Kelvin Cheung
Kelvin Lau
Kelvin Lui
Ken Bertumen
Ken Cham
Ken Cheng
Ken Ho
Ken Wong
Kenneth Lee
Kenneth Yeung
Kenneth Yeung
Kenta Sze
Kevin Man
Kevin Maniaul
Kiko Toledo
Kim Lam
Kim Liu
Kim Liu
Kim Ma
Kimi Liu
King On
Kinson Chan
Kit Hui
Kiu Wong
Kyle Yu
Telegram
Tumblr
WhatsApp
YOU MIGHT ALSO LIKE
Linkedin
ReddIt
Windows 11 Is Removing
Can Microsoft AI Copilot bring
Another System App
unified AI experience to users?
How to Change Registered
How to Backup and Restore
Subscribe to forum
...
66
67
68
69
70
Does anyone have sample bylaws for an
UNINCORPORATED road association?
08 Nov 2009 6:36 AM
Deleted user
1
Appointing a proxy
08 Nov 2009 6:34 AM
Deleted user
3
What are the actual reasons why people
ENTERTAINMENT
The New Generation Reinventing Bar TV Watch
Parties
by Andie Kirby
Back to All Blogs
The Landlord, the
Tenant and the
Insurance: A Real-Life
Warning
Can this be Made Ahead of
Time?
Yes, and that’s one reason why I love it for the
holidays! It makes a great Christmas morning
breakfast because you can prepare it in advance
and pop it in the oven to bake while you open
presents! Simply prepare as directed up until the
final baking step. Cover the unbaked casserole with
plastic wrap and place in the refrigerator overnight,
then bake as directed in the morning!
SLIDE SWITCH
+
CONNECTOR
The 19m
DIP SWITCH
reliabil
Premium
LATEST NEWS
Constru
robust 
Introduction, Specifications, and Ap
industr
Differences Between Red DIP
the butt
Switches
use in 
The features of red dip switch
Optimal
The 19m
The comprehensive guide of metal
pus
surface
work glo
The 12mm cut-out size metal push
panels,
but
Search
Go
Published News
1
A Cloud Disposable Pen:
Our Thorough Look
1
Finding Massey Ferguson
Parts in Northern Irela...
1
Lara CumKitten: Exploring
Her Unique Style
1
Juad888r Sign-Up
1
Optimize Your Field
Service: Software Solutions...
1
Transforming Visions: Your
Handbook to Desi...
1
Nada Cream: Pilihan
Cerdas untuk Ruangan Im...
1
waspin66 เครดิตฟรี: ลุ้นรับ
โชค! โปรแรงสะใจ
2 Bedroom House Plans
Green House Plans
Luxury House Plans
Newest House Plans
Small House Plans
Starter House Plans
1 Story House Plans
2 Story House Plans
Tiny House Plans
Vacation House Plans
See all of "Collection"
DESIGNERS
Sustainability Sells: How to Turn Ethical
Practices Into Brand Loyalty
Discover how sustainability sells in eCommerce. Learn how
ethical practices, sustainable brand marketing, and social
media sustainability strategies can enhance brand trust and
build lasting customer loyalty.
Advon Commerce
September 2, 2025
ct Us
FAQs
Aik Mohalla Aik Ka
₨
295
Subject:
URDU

Work to complete —
Reproduce word for word the material above, starting with the line that has "final baking step." and stopping after the line that has "Discover how sustainability".

Task response —
final baking step. Cover the unbaked casserole with
plastic wrap and place in the refrigerator overnight,
then bake as directed in the morning!
SLIDE SWITCH
+
CONNECTOR
The 19m
DIP SWITCH
reliabil
Premium
LATEST NEWS
Constru
robust 
Introduction, Specifications, and Ap
industr
Differences Between Red DIP
the butt
Switches
use in 
The features of red dip switch
Optimal
The 19m
The comprehensive guide of metal
pus
surface
work glo
The 12mm cut-out size metal push
panels,
but
Search
Go
Published News
1
A Cloud Disposable Pen:
Our Thorough Look
1
Finding Massey Ferguson
Parts in Northern Irela...
1
Lara CumKitten: Exploring
Her Unique Style
1
Juad888r Sign-Up
1
Optimize Your Field
Service: Software Solutions...
1
Transforming Visions: Your
Handbook to Desi...
1
Nada Cream: Pilihan
Cerdas untuk Ruangan Im...
1
waspin66 เครดิตฟรี: ลุ้นรับ
โชค! โปรแรงสะใจ
2 Bedroom House Plans
Green House Plans
Luxury House Plans
Newest House Plans
Small House Plans
Starter House Plans
1 Story House Plans
2 Story House Plans
Tiny House Plans
Vacation House Plans
See all of "Collection"
DESIGNERS
Sustainability Sells: How to Turn Ethical
Practices Into Brand Loyalty
Discover how sustainability sells in eCommerce. Learn how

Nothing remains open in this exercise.